When traveling, I often pick up and flip through both the in-flight magazine and the always-entertaining Skymall magazine. I find that I’m very aware of bad Photoshop retouching of photographs, and magazines are the best place to find examples. I found two on my last flight, one a full-page ad that I forgot to tear out and now curse myself for, and the following:
*Lady not included
I love Tempur-pedic mattresses, though this seems to be a competing brand. Immediately I chuckled and imagined being the poor graphics dude or dudette who was given the job of taking two photos and compositing them so the lady was laying on the mattress. After all, what better way to sell a mattress than to have an attractive lady laying on it. It’s a common tactic I’ve noticed in other mattress ads, but these two photos should never have been paired.
The first thing to notice is that the figure was photographed in a similar angle as the bed so that the pose works well enough in terms of perspective. I might quibble about how tall she is relative to the bed—it looks as if were she to actually lay down she’d fill the bed head-to-toe and touch head and baseboards. At 6’2” that’s a problem for me in many beds, but most women are not 6’2”. Yet there are more glaring problems.
Contrasting light directions mean shadows are cast improperly
Lighting is the best way to tell a paste-up job.
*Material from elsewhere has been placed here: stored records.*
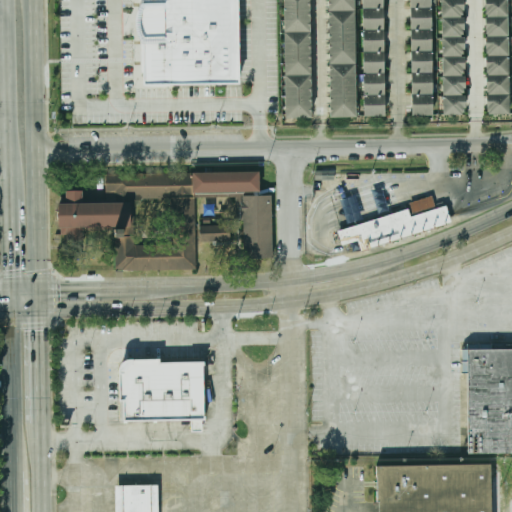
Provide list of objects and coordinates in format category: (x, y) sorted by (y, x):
building: (419, 3)
road: (3, 4)
building: (371, 4)
building: (339, 5)
building: (496, 8)
building: (452, 9)
building: (295, 16)
building: (371, 18)
building: (419, 18)
building: (496, 26)
building: (453, 28)
building: (340, 38)
building: (192, 40)
building: (372, 40)
building: (419, 40)
building: (189, 42)
building: (496, 45)
building: (453, 47)
road: (115, 52)
building: (296, 54)
building: (421, 57)
building: (453, 57)
building: (497, 57)
building: (341, 58)
building: (373, 58)
building: (297, 59)
road: (398, 61)
building: (419, 61)
building: (372, 62)
building: (496, 65)
building: (453, 66)
road: (477, 71)
road: (321, 73)
road: (258, 74)
building: (420, 83)
building: (372, 84)
building: (497, 84)
building: (453, 85)
building: (340, 91)
building: (296, 97)
road: (7, 99)
road: (116, 103)
building: (497, 103)
building: (372, 105)
building: (420, 105)
building: (453, 105)
road: (399, 133)
road: (495, 141)
road: (37, 144)
road: (258, 148)
building: (324, 175)
building: (323, 177)
building: (150, 215)
building: (150, 215)
road: (293, 224)
building: (394, 224)
building: (397, 225)
building: (257, 227)
building: (257, 228)
building: (215, 231)
building: (214, 234)
road: (445, 238)
road: (10, 244)
traffic signals: (11, 266)
road: (334, 272)
road: (207, 284)
road: (6, 289)
road: (26, 289)
road: (81, 289)
traffic signals: (63, 290)
road: (12, 299)
road: (40, 299)
road: (282, 302)
road: (27, 309)
road: (6, 310)
traffic signals: (41, 326)
road: (258, 338)
road: (96, 340)
road: (41, 364)
road: (13, 381)
road: (102, 391)
building: (162, 391)
building: (163, 391)
building: (488, 400)
road: (293, 407)
building: (199, 425)
road: (198, 440)
road: (214, 452)
road: (178, 464)
road: (44, 465)
road: (74, 477)
road: (76, 477)
road: (14, 482)
building: (434, 488)
building: (434, 489)
building: (140, 497)
road: (340, 497)
building: (136, 498)
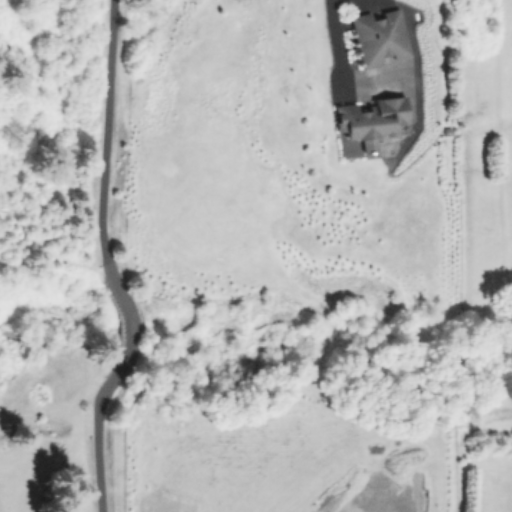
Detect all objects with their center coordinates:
building: (379, 36)
road: (104, 263)
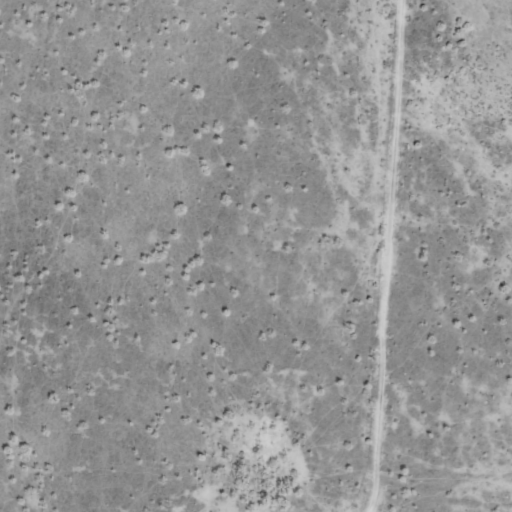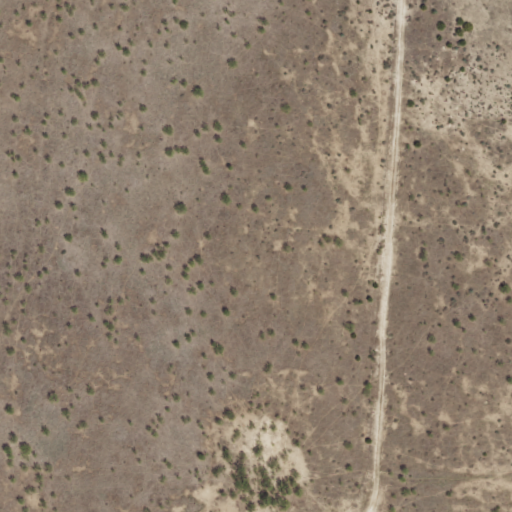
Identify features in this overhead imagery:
road: (382, 256)
road: (261, 492)
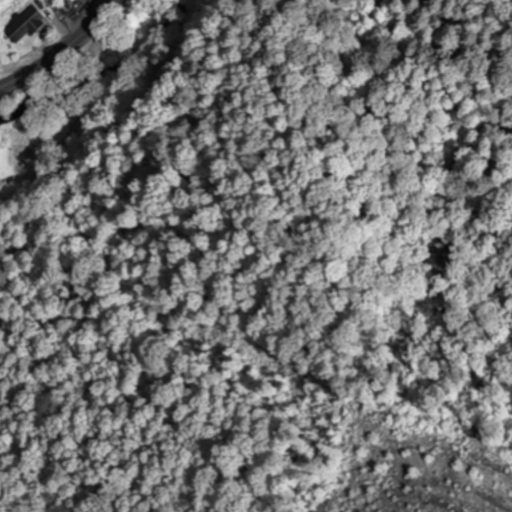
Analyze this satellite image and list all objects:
building: (25, 25)
road: (61, 48)
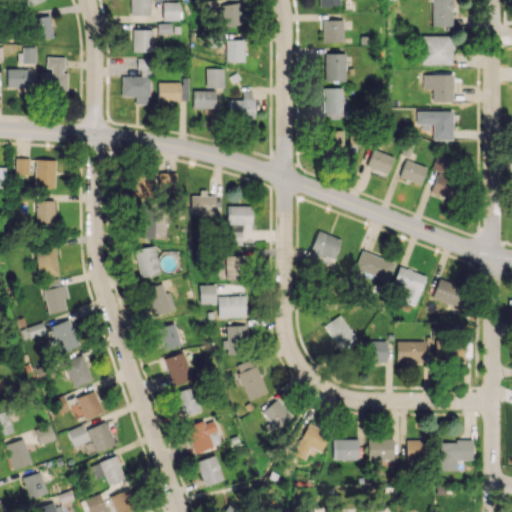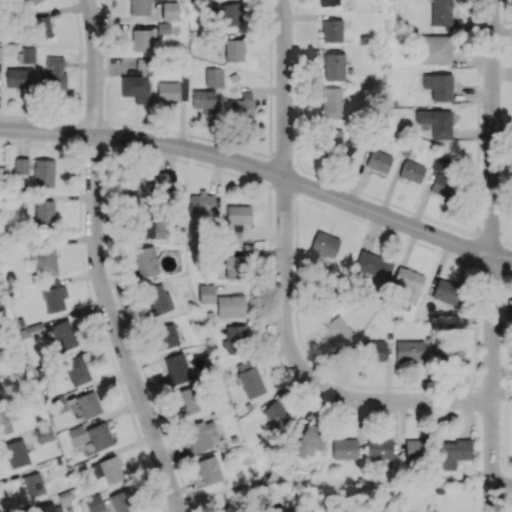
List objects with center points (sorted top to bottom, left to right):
building: (29, 2)
building: (328, 2)
building: (139, 7)
building: (169, 10)
building: (441, 12)
building: (230, 14)
building: (40, 27)
building: (331, 30)
road: (502, 36)
building: (141, 40)
building: (436, 49)
building: (233, 50)
building: (0, 52)
building: (334, 66)
building: (52, 75)
building: (16, 77)
building: (214, 77)
building: (438, 86)
road: (284, 88)
building: (171, 91)
building: (202, 99)
building: (332, 99)
building: (241, 106)
street lamp: (71, 122)
building: (436, 123)
road: (492, 128)
street lamp: (189, 137)
building: (333, 139)
road: (502, 144)
road: (227, 158)
building: (378, 161)
building: (21, 165)
building: (43, 172)
street lamp: (303, 172)
building: (411, 172)
building: (2, 176)
building: (440, 177)
building: (150, 182)
building: (511, 197)
street lamp: (379, 201)
building: (202, 203)
building: (43, 211)
building: (236, 221)
building: (144, 225)
road: (476, 250)
building: (45, 260)
building: (146, 261)
road: (97, 262)
street lamp: (476, 263)
building: (373, 265)
building: (232, 266)
road: (284, 278)
building: (408, 283)
building: (446, 291)
building: (205, 293)
building: (53, 295)
building: (157, 299)
building: (230, 305)
building: (511, 305)
building: (338, 331)
building: (63, 335)
building: (167, 336)
building: (234, 338)
building: (457, 349)
building: (374, 350)
building: (411, 350)
building: (176, 367)
building: (76, 370)
road: (502, 372)
building: (249, 378)
road: (492, 383)
road: (395, 400)
building: (186, 401)
building: (87, 404)
building: (275, 413)
building: (4, 423)
building: (43, 433)
building: (76, 434)
building: (202, 435)
building: (100, 436)
building: (309, 440)
building: (343, 448)
building: (379, 448)
building: (413, 450)
building: (16, 453)
building: (450, 453)
building: (209, 469)
building: (107, 470)
road: (258, 482)
building: (33, 484)
road: (502, 485)
road: (509, 497)
building: (45, 505)
building: (228, 509)
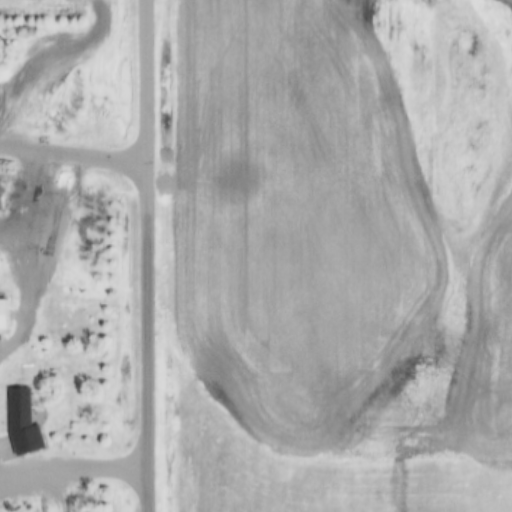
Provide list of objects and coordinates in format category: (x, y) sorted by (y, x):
road: (43, 237)
road: (146, 256)
building: (5, 314)
building: (22, 410)
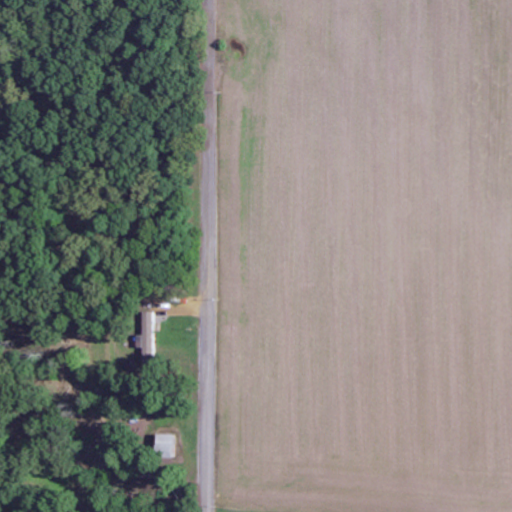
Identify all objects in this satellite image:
road: (204, 255)
building: (149, 337)
building: (165, 444)
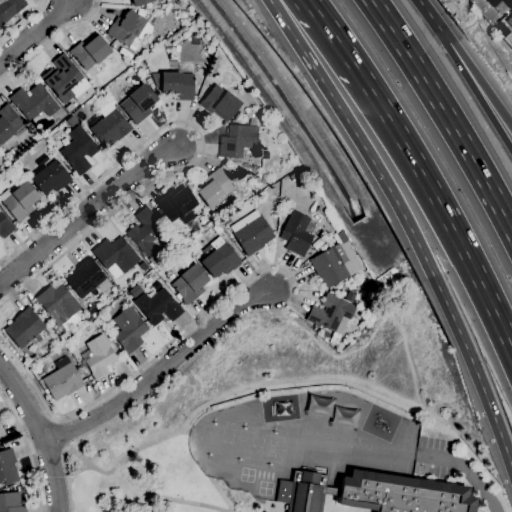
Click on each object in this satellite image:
building: (139, 2)
building: (140, 2)
road: (308, 2)
building: (497, 3)
building: (502, 3)
building: (9, 8)
building: (10, 11)
road: (427, 14)
road: (23, 21)
building: (509, 21)
building: (510, 22)
road: (37, 30)
building: (126, 30)
building: (128, 30)
building: (89, 52)
building: (90, 52)
road: (477, 76)
building: (62, 78)
building: (61, 79)
building: (176, 85)
building: (177, 86)
road: (474, 91)
building: (32, 102)
building: (33, 102)
building: (219, 102)
building: (219, 103)
building: (136, 104)
building: (138, 104)
road: (445, 113)
building: (8, 121)
building: (71, 122)
building: (9, 124)
building: (108, 126)
building: (109, 127)
street lamp: (167, 128)
building: (237, 140)
building: (236, 141)
building: (77, 150)
building: (78, 150)
road: (420, 172)
building: (48, 178)
building: (50, 179)
building: (259, 181)
building: (213, 189)
building: (214, 189)
building: (19, 200)
building: (19, 201)
building: (176, 204)
building: (176, 206)
road: (85, 213)
road: (406, 224)
building: (4, 226)
building: (5, 227)
building: (143, 231)
building: (145, 231)
building: (250, 233)
building: (251, 233)
building: (294, 233)
building: (296, 234)
building: (181, 250)
road: (61, 255)
building: (114, 256)
building: (115, 257)
building: (156, 258)
building: (217, 258)
building: (220, 259)
building: (334, 262)
building: (333, 266)
building: (143, 267)
building: (85, 278)
building: (86, 279)
building: (188, 284)
building: (189, 284)
building: (135, 292)
building: (346, 296)
building: (57, 304)
building: (156, 306)
building: (157, 307)
building: (378, 311)
building: (332, 315)
building: (333, 317)
building: (86, 318)
building: (22, 328)
building: (25, 329)
building: (127, 329)
building: (129, 330)
building: (97, 356)
building: (99, 357)
road: (162, 371)
building: (61, 379)
building: (62, 380)
building: (0, 429)
road: (61, 431)
building: (2, 432)
road: (41, 434)
road: (27, 452)
park: (144, 456)
building: (7, 467)
building: (7, 468)
road: (464, 471)
road: (64, 477)
building: (299, 492)
building: (302, 492)
building: (400, 494)
building: (400, 494)
building: (10, 502)
building: (10, 503)
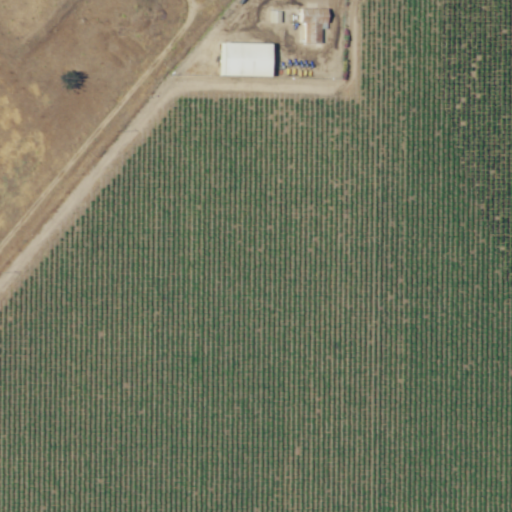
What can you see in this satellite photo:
building: (273, 16)
building: (311, 23)
building: (312, 26)
building: (243, 59)
building: (244, 59)
road: (175, 89)
road: (101, 124)
crop: (281, 279)
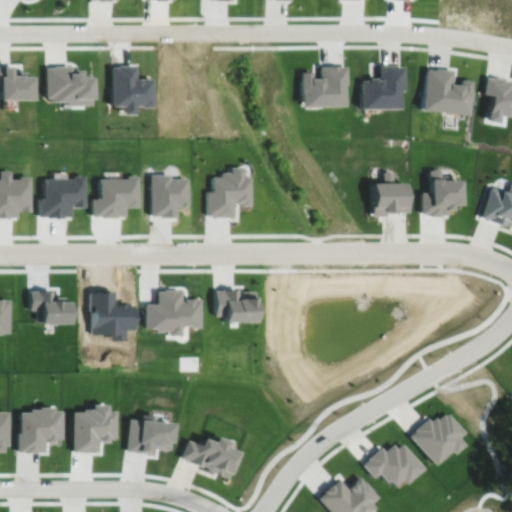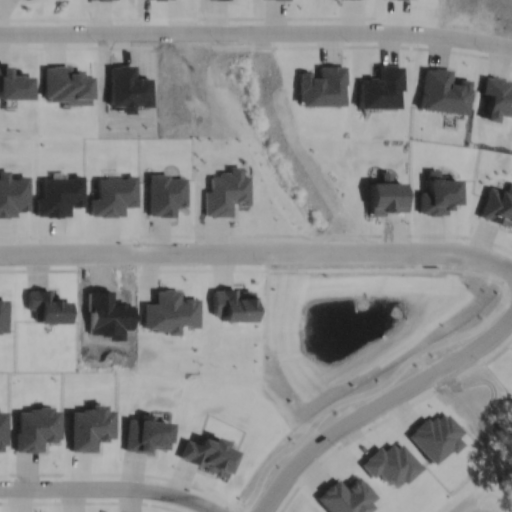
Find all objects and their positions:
road: (256, 30)
road: (256, 46)
building: (11, 83)
building: (321, 84)
building: (62, 85)
building: (378, 88)
building: (441, 91)
building: (495, 97)
building: (437, 193)
building: (383, 196)
building: (497, 206)
road: (404, 233)
road: (148, 234)
road: (257, 251)
road: (492, 277)
road: (508, 284)
road: (508, 295)
building: (231, 303)
building: (45, 304)
building: (169, 309)
building: (1, 313)
road: (377, 403)
road: (387, 416)
road: (314, 421)
building: (87, 425)
building: (1, 426)
building: (35, 426)
building: (144, 432)
building: (435, 434)
building: (207, 452)
building: (389, 461)
road: (12, 471)
road: (110, 487)
building: (344, 495)
road: (56, 501)
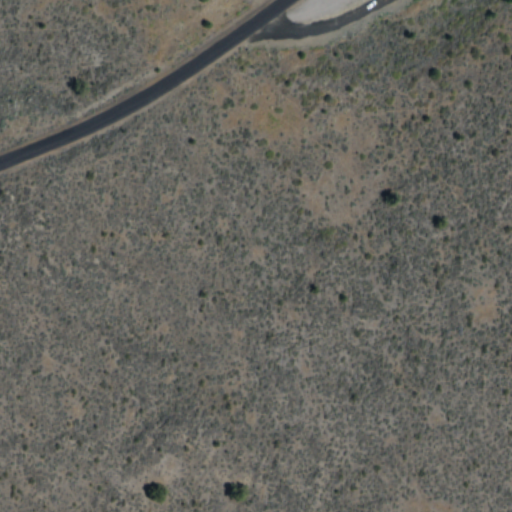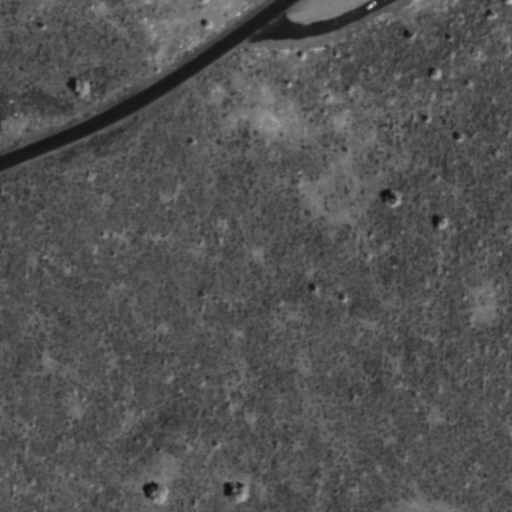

In this case the room is being lit by a bright warm light, one that leaves crisp shadows and clearly lights up what it hits. It is coming from a window that would be behind you and to the left if you were standing there. The lady was photographed in less-bright probably studio lighting. It is a cool highlight and doesn’t saturate the areas it hits. In fact it looks like she was photographed on a cloudy day, perhaps. The studio lighting was coming from the right side, and this is very much at odds with the room.
So, placing the figure into the environment presents two problems, the first being lighting. The other is the artist should paint in digital shadows to make the figure appear to sit within the existing environment. But this wasn’t done.
Arrows indicate light sources. I’ve indicated where her legs should roughly be casting shadows based on this.
Had the artist done this, it still would not have fixed the contrasting lighting problem because the figure itself has shadow areas that are opposite what they should be given the room’s lighting. What is in shadow on the figure should be lit, and vice-versa.
Lastly, it is always difficult to digitally cut out hair. The solution proposed here is among the least delicate.
Raggedy-Ann hair is a good indication that this photo was placed. Or that the model needs a new stylist.